To preclude hospitals from participating during the same time period each year, the sample was randomly divided into 16 subsets of approximately equal size. Each subset was assigned 1 of 16 4-week reporting periods beginning December 2, 1991. These continue to rotate across each survey year. Therefore, the entire sample does not participate in a given year, and each hospital is inducted approximately once every 15 months.

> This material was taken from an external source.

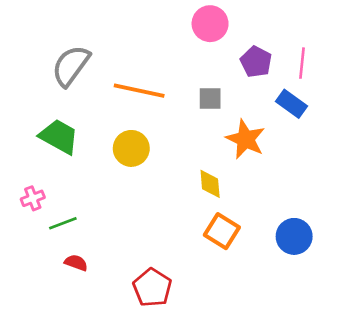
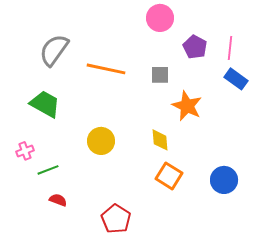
blue rectangle: (291, 104) -> (236, 79), moved
yellow circle: (131, 148) -> (101, 141), moved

Within each hospital, all emergency services areas and ASC locations are selected. In addition, either all outpatient clinics or a sample of such units are selected. Clinics are considered to be eligible for the survey (in-scope) if ambulatory medical care is provided under the supervision of a physician and under the auspices of the hospital. Clinics are required to be organized in the sense that services are offered at established locations and schedules. Clinics where only ancillary services are provided or other settings in which physician services are not typically provided are not included in the survey (out-of-scope). In addition, freestanding clinics are out of scope since they are included in the NAMCS. A list of in-scope and out-of-scope clinics as well as definitions of other terms related to the survey are available in the complete documentation.

During the visit by a field representative to induct the hospital into the survey, a list of all emergency service areas, outpatient clinics, and ASC locations is obtained from the sample hospital. Each outpatient department clinic’s function, specialty, and expected number of visits during the assigned reporting period is also collected. If there are five or fewer clinic sampling units, all are sampled. If a hospital has more than five clinic sampling units, then five units are randomly selected according to a predetermined protocol involving clinic type and size.

Emergency departments and hospital-based ASCs are treated as separate strata, and all emergency service areas and ASC locations are selected with certainty.

The basic sampling unit for the NHAMCS is the patient visit or encounter. Only visits made in the United States to EDs and OPDs of non-Federal, short-stay or general hospitals are included. Within emergency service areas, outpatient department clinics, or hospital-based ASCs, patient visits are systematically selected over a randomly assigned 4-week reporting period. A visit is defined as a direct, personal exchange between a physician, or a staff member operating under a physician’s direction, for the purpose of seeking care and rendering health services. Visits solely for administrative purposes and visits in which no medical care was provided are out of scope.

The target numbers of Patient Record forms to be completed for EDs, OPDs, and ASCs in each hospital are 100, 200, and 100, respectively. In clinics with volumes higher than these desired figures, visits are sampled by a systematic procedure which selects every nth visit after a random start. Visit sampling rates are determined from the expected number of patients to be seen during the reporting period and the desired number of completed Patient Record forms.